Eventually, pastoralists started to steal peasants’ animals. This is what I call ‘slow violence’, borrowing Rob Nixon’s term. I show how this slow violence consistently increased in parallel with the environmental crisis and how mismanagement by the Ottomans contributed. Now, the majority of pastoralists were Kurdish-speaking Muslim herders while most peasants were Armenians. Animal theft by pastoralists really grew in the last two decades of the 19 th century and brought massive conflict. There were also other confrontations over natural resources, like clashes over grasslands, especially during drought. In fact, the first major anti-Armenian pogrom in Sassoun in 1894 goes back to an event of sharing — and un-sharing — pasture lands.
The Ottoman state then decided to recruit Kurdish pastoralists to a paramilitary militia group — thus, that slow violence became a form of statesponsored collective violence, with herders who had lost their animals accepting the state’s offer, using their indigenous geographical knowledge and skills against both Armenians and Kurdish-speaking people.
We are in the Anthropocene already — what are the likely impacts on ecological life in the Middle East of the militarised violence occurring now?
■ We will experience massive consequences in the forthcoming decades. These enormous explosions, bombs and ammunition will stay in the land — they will poison earth, air and underground water. War has multiple impacts — consider how, because of sanctions, the Iranians could not renovate oil refinery technologies and thus faced intense air pollution for decades. Similarly, the consistent bombing of Yemeni pasturelands means more desertification there, depletion of water, poisoning of soil — and dispossession and forced migration of many.
Can you tell us about war’s experiences for women in the Middle East?

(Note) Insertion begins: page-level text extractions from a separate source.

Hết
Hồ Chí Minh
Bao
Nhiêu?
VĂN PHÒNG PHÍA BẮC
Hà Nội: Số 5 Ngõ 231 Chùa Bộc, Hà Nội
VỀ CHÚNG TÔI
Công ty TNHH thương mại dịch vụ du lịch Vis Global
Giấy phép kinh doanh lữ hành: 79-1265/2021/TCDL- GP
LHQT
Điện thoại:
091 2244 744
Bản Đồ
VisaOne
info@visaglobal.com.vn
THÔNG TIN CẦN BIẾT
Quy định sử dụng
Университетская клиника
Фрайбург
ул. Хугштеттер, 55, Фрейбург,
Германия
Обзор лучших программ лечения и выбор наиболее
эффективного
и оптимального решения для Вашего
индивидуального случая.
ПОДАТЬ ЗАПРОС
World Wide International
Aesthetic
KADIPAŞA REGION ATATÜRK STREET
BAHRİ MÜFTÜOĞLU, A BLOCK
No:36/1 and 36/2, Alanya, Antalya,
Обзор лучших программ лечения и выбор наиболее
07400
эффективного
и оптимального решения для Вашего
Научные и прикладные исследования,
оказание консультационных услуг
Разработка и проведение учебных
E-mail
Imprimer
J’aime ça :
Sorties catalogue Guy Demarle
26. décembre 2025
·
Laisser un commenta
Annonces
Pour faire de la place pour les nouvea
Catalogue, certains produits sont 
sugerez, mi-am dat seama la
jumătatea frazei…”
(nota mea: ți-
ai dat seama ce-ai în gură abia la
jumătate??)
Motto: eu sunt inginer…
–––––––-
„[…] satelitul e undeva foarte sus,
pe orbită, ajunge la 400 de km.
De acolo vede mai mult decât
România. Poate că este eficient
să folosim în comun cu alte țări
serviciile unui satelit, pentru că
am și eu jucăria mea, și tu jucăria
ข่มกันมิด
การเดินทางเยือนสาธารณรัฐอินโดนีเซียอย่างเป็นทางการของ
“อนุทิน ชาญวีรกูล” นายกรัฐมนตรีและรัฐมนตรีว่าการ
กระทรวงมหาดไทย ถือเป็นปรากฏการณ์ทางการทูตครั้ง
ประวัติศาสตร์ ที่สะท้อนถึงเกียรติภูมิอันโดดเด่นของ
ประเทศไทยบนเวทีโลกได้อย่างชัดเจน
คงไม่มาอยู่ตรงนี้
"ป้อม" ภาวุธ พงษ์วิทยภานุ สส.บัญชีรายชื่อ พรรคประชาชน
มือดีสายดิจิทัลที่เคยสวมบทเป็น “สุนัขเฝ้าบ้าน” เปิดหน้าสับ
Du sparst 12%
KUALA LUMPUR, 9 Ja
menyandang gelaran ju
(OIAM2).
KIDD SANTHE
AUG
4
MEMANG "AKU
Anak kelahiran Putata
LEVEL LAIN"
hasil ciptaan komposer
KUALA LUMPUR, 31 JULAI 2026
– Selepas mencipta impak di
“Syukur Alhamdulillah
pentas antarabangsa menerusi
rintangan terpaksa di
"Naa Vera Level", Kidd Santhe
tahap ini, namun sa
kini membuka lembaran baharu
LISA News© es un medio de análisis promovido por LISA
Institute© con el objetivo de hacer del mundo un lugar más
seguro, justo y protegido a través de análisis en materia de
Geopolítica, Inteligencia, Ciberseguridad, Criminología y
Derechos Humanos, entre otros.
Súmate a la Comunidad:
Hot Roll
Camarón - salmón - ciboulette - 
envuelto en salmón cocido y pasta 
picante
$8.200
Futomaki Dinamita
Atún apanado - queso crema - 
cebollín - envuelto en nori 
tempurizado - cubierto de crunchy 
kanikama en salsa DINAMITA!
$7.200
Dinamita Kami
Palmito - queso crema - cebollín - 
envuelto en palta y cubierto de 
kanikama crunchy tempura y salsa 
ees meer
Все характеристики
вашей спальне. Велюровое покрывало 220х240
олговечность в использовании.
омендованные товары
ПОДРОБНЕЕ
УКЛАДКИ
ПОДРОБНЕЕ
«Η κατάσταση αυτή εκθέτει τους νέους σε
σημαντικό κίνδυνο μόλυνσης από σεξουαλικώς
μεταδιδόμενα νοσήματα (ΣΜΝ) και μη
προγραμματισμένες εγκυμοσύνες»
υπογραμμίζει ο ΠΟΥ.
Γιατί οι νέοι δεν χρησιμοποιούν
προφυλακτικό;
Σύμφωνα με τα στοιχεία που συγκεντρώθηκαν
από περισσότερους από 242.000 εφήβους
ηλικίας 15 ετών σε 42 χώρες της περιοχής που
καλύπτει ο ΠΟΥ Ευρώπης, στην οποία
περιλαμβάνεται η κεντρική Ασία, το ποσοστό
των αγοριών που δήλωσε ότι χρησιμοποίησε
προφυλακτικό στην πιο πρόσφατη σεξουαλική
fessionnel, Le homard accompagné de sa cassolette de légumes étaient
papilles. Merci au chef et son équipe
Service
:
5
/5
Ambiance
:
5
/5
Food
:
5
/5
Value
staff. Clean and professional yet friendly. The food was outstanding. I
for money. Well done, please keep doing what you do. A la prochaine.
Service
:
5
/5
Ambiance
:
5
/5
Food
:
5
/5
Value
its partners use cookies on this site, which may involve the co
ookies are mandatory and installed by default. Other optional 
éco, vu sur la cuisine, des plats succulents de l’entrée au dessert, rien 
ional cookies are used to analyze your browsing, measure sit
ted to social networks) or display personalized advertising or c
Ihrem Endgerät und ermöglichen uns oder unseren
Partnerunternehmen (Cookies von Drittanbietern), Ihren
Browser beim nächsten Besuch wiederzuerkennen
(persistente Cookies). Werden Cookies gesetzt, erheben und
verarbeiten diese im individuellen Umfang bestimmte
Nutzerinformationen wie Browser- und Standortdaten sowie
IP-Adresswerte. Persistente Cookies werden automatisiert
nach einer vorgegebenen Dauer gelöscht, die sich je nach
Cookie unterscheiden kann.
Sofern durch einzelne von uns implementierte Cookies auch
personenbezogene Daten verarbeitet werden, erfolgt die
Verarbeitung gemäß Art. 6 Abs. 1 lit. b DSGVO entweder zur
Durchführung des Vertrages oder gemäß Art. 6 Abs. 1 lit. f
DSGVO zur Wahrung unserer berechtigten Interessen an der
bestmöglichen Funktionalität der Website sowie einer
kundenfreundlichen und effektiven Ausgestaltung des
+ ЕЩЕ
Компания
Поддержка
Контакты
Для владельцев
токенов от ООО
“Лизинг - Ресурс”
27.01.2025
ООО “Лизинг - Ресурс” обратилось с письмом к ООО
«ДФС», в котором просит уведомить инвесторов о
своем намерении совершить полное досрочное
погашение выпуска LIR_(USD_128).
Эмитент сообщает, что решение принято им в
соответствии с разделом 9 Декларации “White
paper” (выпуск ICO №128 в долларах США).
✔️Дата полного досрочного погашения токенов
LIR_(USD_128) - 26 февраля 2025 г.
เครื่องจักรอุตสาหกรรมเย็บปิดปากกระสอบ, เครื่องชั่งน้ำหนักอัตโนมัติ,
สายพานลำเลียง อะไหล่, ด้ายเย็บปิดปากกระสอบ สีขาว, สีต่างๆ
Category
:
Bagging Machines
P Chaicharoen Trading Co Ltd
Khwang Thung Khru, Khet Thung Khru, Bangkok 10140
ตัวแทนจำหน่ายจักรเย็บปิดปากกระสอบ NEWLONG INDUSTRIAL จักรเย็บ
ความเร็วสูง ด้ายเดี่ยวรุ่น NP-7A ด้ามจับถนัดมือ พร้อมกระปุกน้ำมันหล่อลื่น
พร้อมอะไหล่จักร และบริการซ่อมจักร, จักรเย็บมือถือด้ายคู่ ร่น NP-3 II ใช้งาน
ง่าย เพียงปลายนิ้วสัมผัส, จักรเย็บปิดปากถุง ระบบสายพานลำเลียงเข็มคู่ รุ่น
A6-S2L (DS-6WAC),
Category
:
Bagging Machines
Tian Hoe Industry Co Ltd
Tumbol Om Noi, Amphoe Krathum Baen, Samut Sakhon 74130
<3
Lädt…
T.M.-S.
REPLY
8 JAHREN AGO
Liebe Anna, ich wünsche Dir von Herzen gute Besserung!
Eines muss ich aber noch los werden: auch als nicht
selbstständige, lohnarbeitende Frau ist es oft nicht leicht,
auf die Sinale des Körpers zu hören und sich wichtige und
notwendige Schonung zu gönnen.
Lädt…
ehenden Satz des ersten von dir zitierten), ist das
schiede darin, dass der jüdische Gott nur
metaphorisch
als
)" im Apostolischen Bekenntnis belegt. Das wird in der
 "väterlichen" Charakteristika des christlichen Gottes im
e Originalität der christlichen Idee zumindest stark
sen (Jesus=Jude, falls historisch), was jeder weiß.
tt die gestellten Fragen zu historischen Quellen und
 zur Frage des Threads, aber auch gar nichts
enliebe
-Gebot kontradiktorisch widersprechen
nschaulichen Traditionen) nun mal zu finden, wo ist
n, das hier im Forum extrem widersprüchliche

■ Women and children always face the most terrifying conflict violence. We have all read about the attack on the girls’ school in Iran recently that killed over 100 children. Women experience harassment in conflicts, dispossession and starvation, struggling to keep their families together. Women become the subject of all these harms but they also try to resist these patriarchal forms of violence — by their very nature, they try to protect their children, their livelihoods, their animals and trees. I believe that women and children are the biggest victims of both war and environmental crisis — finally, it falls on women to feed the ones they love.